- How to complete this task:
Exactly as written, output the lines below starting from the first and ending with the line that contains "middle tip: (235, 388)"; omit pictures.

Dataset records:
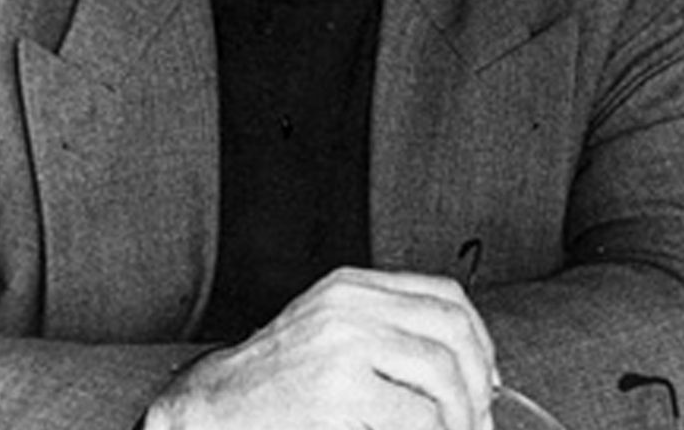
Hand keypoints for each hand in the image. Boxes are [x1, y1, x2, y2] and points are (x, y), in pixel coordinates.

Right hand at [146, 266, 497, 429]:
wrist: (216, 405)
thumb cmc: (274, 380)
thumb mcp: (329, 332)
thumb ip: (383, 333)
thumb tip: (459, 370)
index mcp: (352, 286)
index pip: (444, 297)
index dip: (480, 340)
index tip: (486, 380)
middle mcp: (351, 304)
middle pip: (452, 331)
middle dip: (478, 384)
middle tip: (477, 421)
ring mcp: (345, 343)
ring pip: (443, 375)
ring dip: (462, 417)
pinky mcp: (338, 389)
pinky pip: (416, 418)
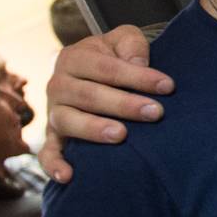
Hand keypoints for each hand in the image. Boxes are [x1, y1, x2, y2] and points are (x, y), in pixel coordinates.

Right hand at [40, 26, 169, 182]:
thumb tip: (138, 63)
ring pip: (68, 120)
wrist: (95, 74)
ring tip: (121, 135)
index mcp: (74, 58)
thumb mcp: (124, 39)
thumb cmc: (115, 57)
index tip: (168, 86)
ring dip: (94, 129)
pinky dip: (54, 164)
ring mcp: (54, 112)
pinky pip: (48, 152)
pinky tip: (69, 176)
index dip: (137, 76)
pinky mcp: (54, 136)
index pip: (106, 67)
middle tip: (155, 112)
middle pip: (88, 95)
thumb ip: (131, 44)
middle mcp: (58, 84)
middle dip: (123, 104)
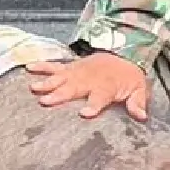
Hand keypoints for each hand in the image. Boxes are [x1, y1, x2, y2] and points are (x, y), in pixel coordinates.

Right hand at [26, 50, 151, 120]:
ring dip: (47, 83)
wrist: (123, 53)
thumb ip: (137, 103)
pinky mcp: (70, 67)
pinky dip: (42, 66)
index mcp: (106, 87)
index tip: (85, 113)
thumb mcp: (138, 89)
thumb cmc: (128, 76)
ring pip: (61, 78)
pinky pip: (54, 66)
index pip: (99, 97)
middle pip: (74, 88)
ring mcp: (78, 72)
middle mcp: (89, 79)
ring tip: (33, 88)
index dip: (93, 105)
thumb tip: (141, 116)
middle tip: (45, 102)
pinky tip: (29, 68)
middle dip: (60, 95)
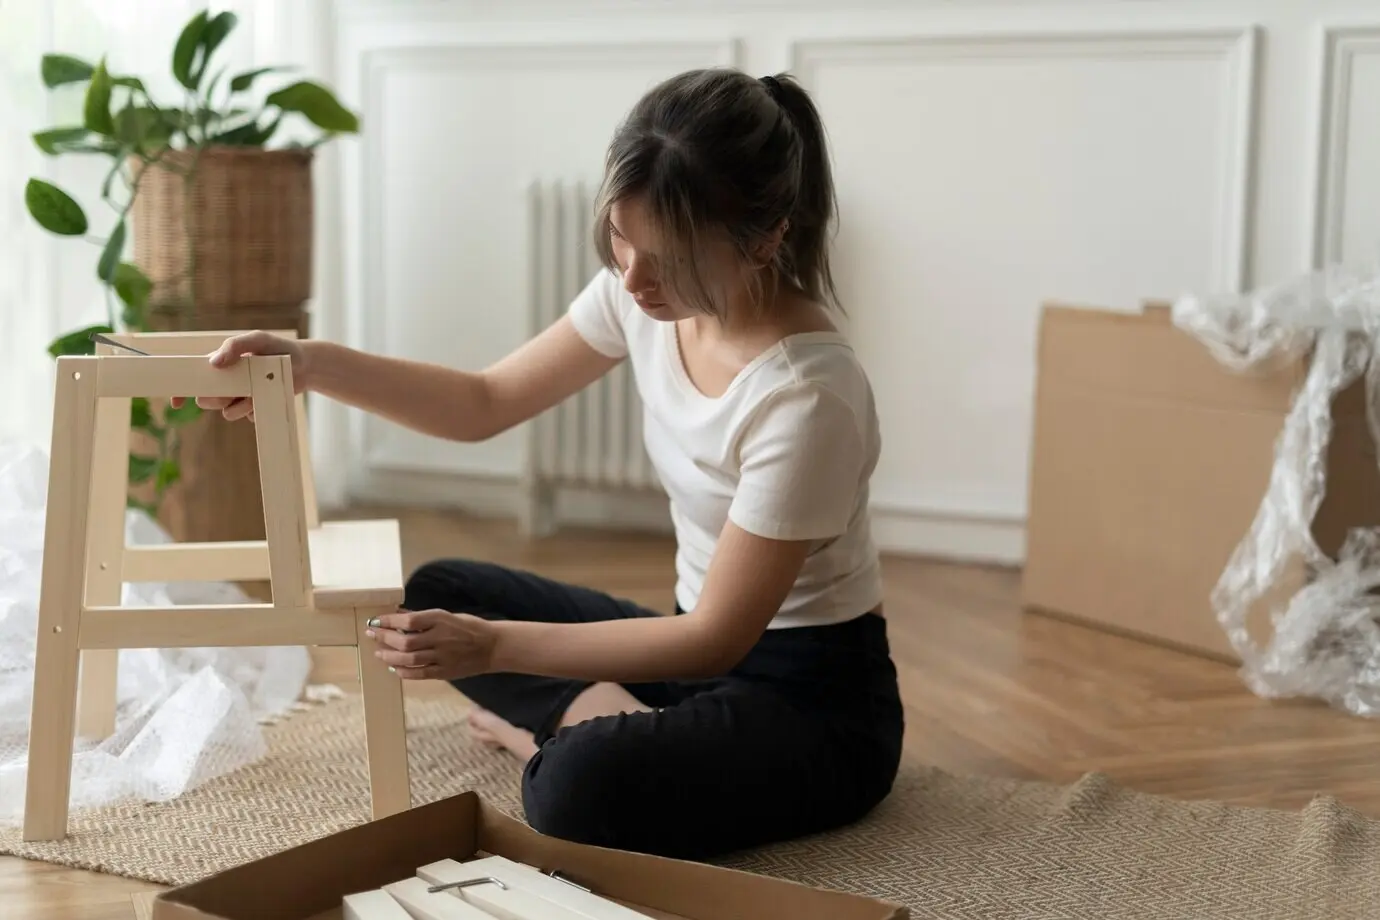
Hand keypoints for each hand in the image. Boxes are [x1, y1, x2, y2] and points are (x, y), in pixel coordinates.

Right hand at [170, 330, 310, 421]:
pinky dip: (255, 410)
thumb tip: (213, 363)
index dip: (180, 392)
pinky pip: (247, 418)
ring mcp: (240, 397)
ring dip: (240, 405)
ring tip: (256, 390)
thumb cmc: (279, 348)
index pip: (193, 379)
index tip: (176, 403)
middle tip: (235, 388)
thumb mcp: (257, 340)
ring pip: (227, 413)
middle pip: (206, 401)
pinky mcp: (254, 409)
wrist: (305, 365)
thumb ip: (235, 346)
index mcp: (220, 365)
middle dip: (217, 398)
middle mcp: (226, 383)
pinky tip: (266, 396)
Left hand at [365, 609, 496, 680]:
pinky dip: (404, 672)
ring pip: (410, 659)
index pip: (409, 621)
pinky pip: (420, 674)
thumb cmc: (469, 627)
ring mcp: (443, 656)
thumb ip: (422, 618)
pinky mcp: (445, 671)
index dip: (388, 621)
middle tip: (372, 635)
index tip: (375, 621)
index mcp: (441, 620)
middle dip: (385, 638)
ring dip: (390, 657)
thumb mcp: (447, 616)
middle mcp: (441, 638)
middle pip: (406, 642)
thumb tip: (397, 615)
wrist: (493, 646)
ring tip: (379, 654)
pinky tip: (395, 669)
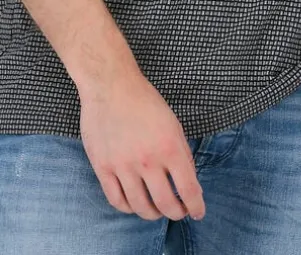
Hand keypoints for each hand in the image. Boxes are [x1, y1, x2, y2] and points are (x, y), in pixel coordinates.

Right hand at [79, 68, 205, 221]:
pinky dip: (128, 208)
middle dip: (176, 213)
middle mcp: (148, 160)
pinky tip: (134, 203)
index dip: (196, 207)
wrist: (110, 85)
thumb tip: (188, 183)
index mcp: (170, 147)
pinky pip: (116, 200)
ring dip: (153, 214)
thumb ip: (182, 153)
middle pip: (166, 205)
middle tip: (178, 212)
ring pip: (141, 207)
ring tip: (156, 210)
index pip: (189, 190)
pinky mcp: (103, 167)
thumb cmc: (144, 100)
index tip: (197, 212)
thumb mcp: (173, 123)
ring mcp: (123, 165)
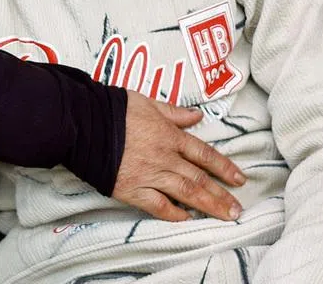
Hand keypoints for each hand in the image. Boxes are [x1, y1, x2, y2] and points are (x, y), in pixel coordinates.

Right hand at [113, 91, 245, 220]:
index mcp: (169, 135)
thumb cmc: (113, 109)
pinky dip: (173, 214)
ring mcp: (149, 174)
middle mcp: (164, 157)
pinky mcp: (132, 189)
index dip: (224, 167)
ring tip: (225, 217)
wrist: (83, 123)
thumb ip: (174, 112)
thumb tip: (196, 115)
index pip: (204, 153)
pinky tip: (186, 219)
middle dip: (221, 195)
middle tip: (238, 209)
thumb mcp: (147, 102)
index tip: (239, 179)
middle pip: (199, 178)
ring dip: (208, 206)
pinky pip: (157, 205)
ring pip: (185, 193)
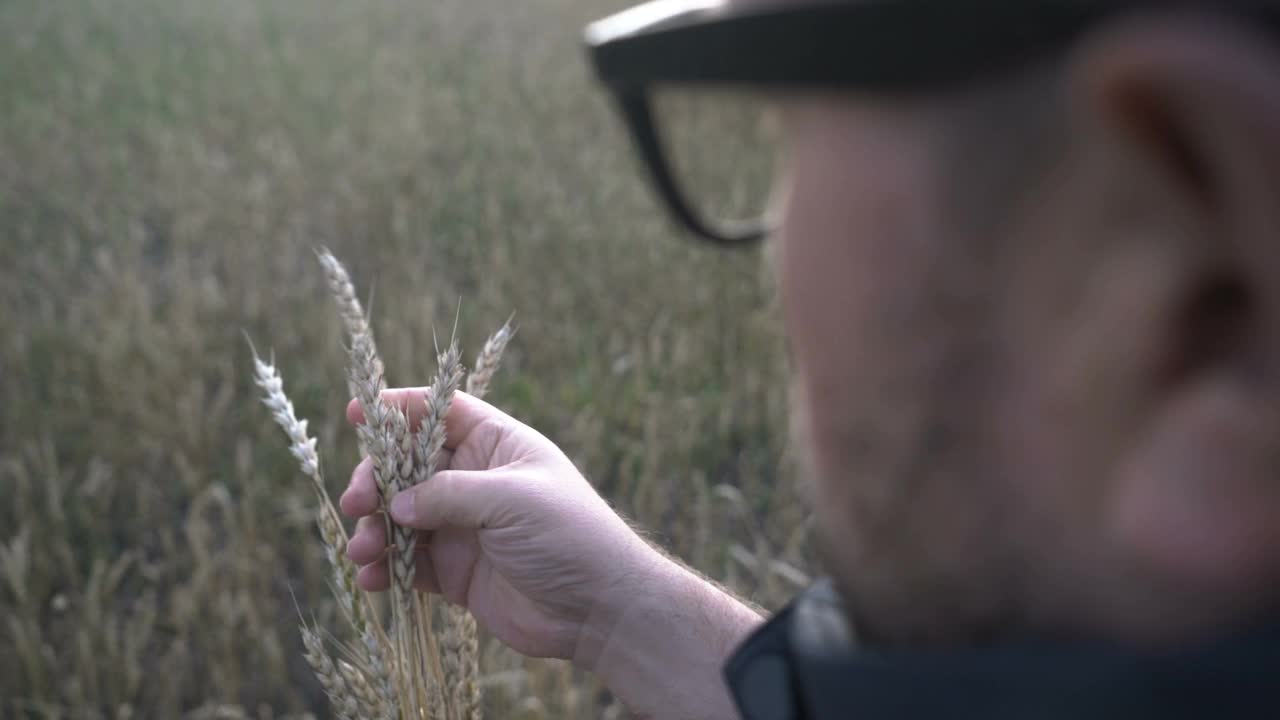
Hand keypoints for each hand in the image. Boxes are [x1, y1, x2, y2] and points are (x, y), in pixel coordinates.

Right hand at [340, 389, 669, 662]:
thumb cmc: (568, 535)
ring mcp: (462, 527)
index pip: (440, 413)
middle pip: (406, 467)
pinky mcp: (455, 572)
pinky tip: (371, 578)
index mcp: (496, 445)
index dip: (399, 409)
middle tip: (356, 503)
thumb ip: (447, 494)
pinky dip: (384, 567)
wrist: (598, 608)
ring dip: (374, 529)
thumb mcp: (509, 499)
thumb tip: (393, 504)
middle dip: (374, 481)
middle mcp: (474, 481)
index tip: (357, 414)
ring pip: (399, 517)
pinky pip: (406, 563)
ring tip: (364, 550)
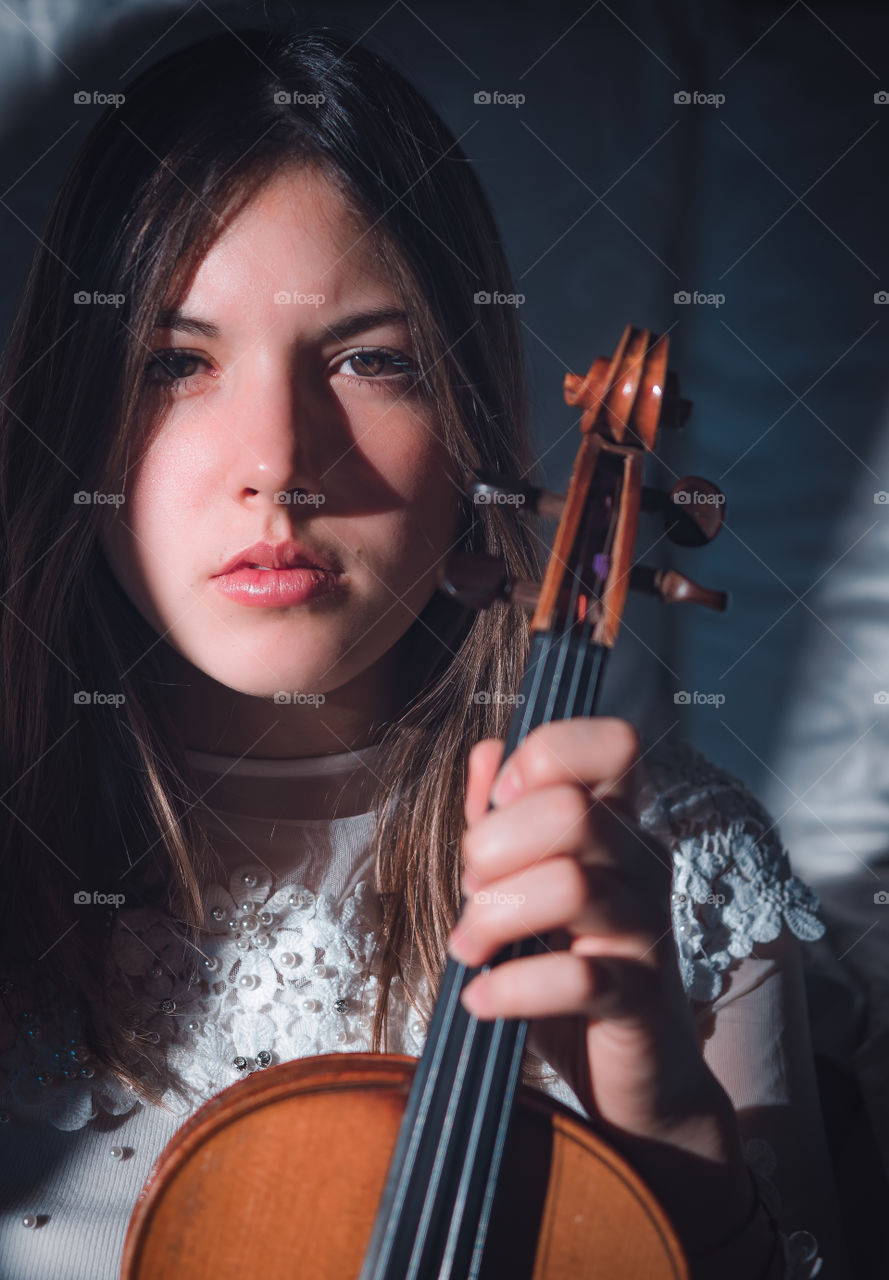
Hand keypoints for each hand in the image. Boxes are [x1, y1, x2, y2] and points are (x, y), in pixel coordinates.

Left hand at [447, 719, 756, 1258]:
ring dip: (493, 916)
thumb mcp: (527, 883)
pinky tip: (481, 1000)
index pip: (613, 743)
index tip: (500, 805)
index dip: (545, 757)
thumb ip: (505, 817)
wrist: (635, 1075)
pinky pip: (575, 978)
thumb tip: (486, 752)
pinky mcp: (639, 1000)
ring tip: (469, 946)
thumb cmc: (570, 963)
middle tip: (473, 891)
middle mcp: (642, 863)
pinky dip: (510, 989)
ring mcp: (646, 930)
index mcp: (619, 822)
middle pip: (571, 811)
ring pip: (570, 885)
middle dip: (493, 848)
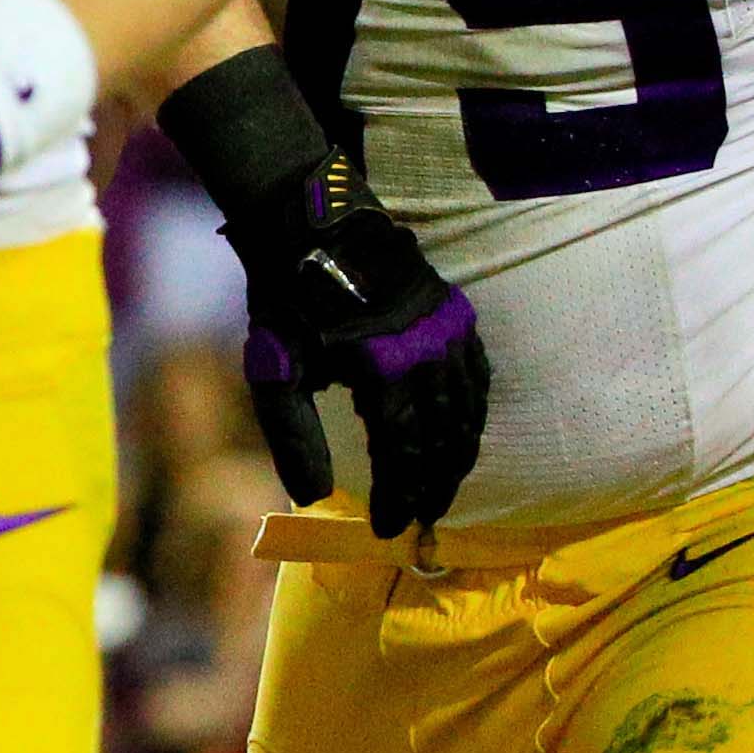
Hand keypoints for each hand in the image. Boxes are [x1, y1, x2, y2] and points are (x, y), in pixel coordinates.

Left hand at [226, 193, 487, 536]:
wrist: (311, 222)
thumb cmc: (286, 298)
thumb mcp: (276, 369)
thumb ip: (294, 436)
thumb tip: (315, 497)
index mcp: (385, 369)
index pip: (404, 453)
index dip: (399, 496)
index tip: (389, 529)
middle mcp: (429, 353)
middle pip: (444, 440)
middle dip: (432, 486)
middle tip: (420, 521)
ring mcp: (450, 332)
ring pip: (467, 413)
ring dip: (456, 458)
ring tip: (440, 490)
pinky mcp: (457, 316)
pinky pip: (478, 379)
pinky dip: (473, 416)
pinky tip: (463, 438)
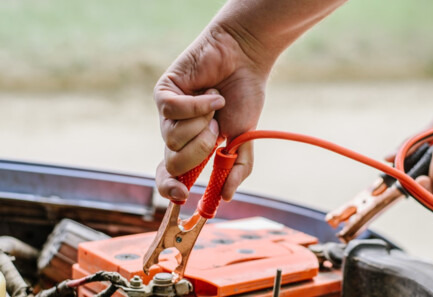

- Response to the task:
Hand keypoints for each hand in the image. Boxes are [x1, y1, x2, y2] and points are (x, y), in pixel coordinates.

Right hand at [146, 266, 497, 429]:
wrist: (216, 405)
thumb cmc: (274, 380)
thumb mcp: (329, 332)
thumb ip: (383, 333)
thumb tip: (459, 370)
index mcp: (352, 286)
index pip: (444, 297)
index dip: (480, 340)
index tip: (486, 380)
middle mcp: (351, 304)
middle pip: (452, 331)
middle dip: (478, 384)
middle tip: (477, 421)
ring mcp: (345, 343)
ring pip: (443, 375)
ring dip: (462, 417)
pinky mcp: (338, 389)
pinky pip: (416, 418)
Hand keypoints for each hand in the image. Boxes are [x1, y1, x2, y2] and points are (x, y), in pixel coordinates.

Right hand at [40, 26, 169, 182]:
thumb tip: (138, 63)
ring pip: (68, 120)
wrist: (95, 74)
ring tip: (121, 135)
index mcp: (74, 58)
thumb mcp: (124, 39)
thumb cmc: (115, 57)
index tip: (168, 86)
ring dip: (94, 129)
pinky dip: (54, 164)
ring mcp: (54, 112)
pinky pip: (48, 152)
pinky tip: (69, 176)
index dip: (137, 76)
pinky mcp: (54, 136)
index pip: (106, 67)
middle tip: (155, 112)
middle pip: (88, 95)
thumb ip: (131, 44)
middle mcp: (58, 84)
middle dip: (123, 104)
Hand keypoints for each hand in the image. Boxes are [x1, y1, x2, y2] and points are (x, y), in pixel coordinates.

Right hand at [26, 50, 151, 120]:
ring dip: (47, 83)
wrist: (123, 53)
thumb ip: (137, 103)
pinky mcp: (70, 67)
pinky dip: (42, 66)
index mcp: (106, 87)
index tip: (85, 113)
thumb mcp: (138, 89)
thumb cmc: (128, 76)
ring pip: (61, 78)
pinky pip: (54, 66)
index pip: (99, 97)
middle pip: (74, 88)
ring mcp: (78, 72)
middle mcp: (89, 79)
ring tip: (33, 88)
index dip: (93, 105)
thumb tip: (141, 116)
middle tip: (45, 102)
pinky tip: (29, 68)
middle dip: (60, 95)
Hand keypoints for each hand in the image. Boxes are [x1, y1, x2, y2] and points are (x, y), in pixel coordinates.

Right hand at [170, 330, 310, 421]:
pinky dip: (255, 410)
thumb tip: (213, 363)
index dip: (180, 392)
pinky pip: (247, 418)
ring mcp: (240, 397)
ring dip: (240, 405)
ring tip: (256, 390)
thumb cmc: (279, 348)
index pip: (193, 379)
index tip: (176, 403)
middle tip: (235, 388)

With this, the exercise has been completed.